According to Arsenault, vehicle information is being used in a very rudimentary way at present. DOT vehicle inspectors require a PM service schedule, and proof, in the form of repair orders, that the PM was performed on time. "You also have to have your vehicles numbered, for identification purposes; in other words, to identify your assets," he says. "And you must have repair orders that show that driver complaints have been addressed. These are the kinds of things that auditors go in and look for."
"Now, we have to fill out repair orders, but the government now allows electronic repair orders. And they're accepting electronic processes of scheduling preventive maintenance and the like. So, electronic forms of documentation are being accepted more and more by the states and by the Feds.
"That's the beginning stage, where we are today," Arsenault says.
"We'll be seeing more and more roadside inspections where the onboard computers, and the data that's able to be brought back out from them, will be more and more accepted, over the driver's log.

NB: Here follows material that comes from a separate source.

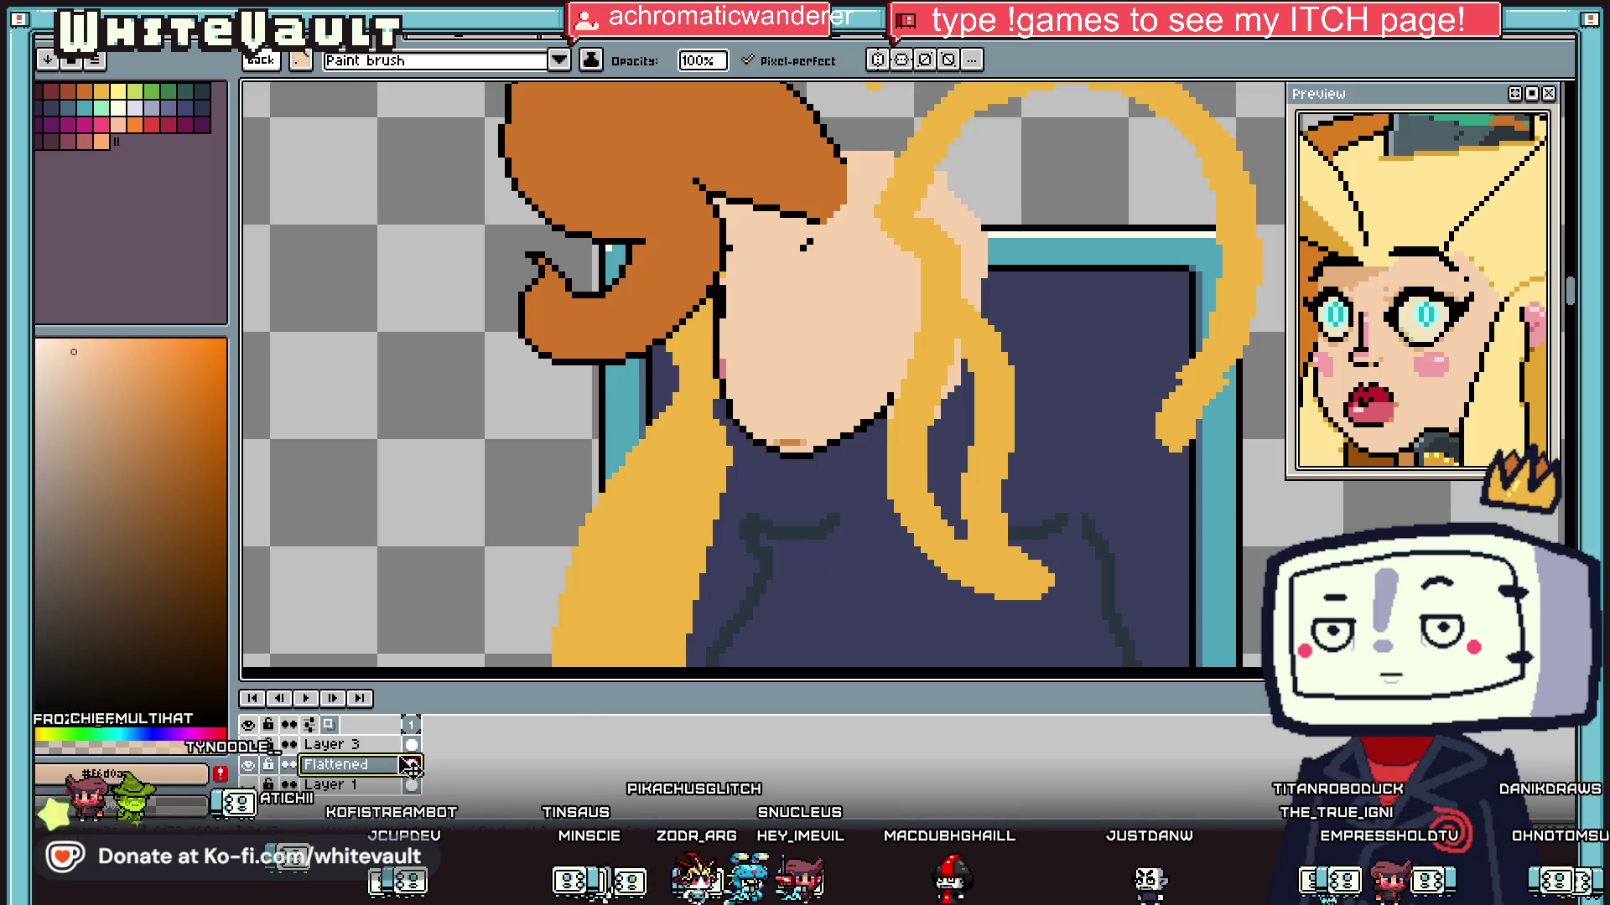
Step: Stamp the face onto Layer 3 of the framed portrait, nudging it a pixel at a time into place
{"action": "left_click", "coordinate": [411, 745]}
{"action": "left_click_drag", "start_coordinate": [828, 334], "coordinate": [815, 332]}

"The same with equipment faults. When a vehicle now has a full-unit bus, where they can completely sense just about anything on the vehicle, with those DOT inspections, some things will be electronically reviewed, rather than manually, so that they can get more vehicles through that inspection station. The same thing will apply with road-side inspections.
"Of course, some things will still need to be manually calibrated--brake pads, tread depth, those sorts of things--however, we can see certain other technologies coming forward, such as on-board tire pressure monitoring systems. These will be mandatory very soon, just as they are in automobiles. Tires are such a high-cost item and directly relate to fuel economy; hence, the government will be using more and more of that in the process of ‘greening' America.
"Let's look out a little bit further," Arsenault says. "As computer software like mine, and others, come forward--and we estimate that of the ‘sold market,' we represent about 10 to 12 percent of the marketplace--we can see the day when government will be requiring cumulative data to be presented to them in audits in other areas, such as fuel consumption rates, both on a category basis and on a fleet-wide basis. The purpose of this is that we're trying to reduce our fuel consumption, and if the government is going to set mandatory miles-per-gallon values on automobiles, you know that behind that it's going to be coming for commercial vehicles, and you're going to have to document that.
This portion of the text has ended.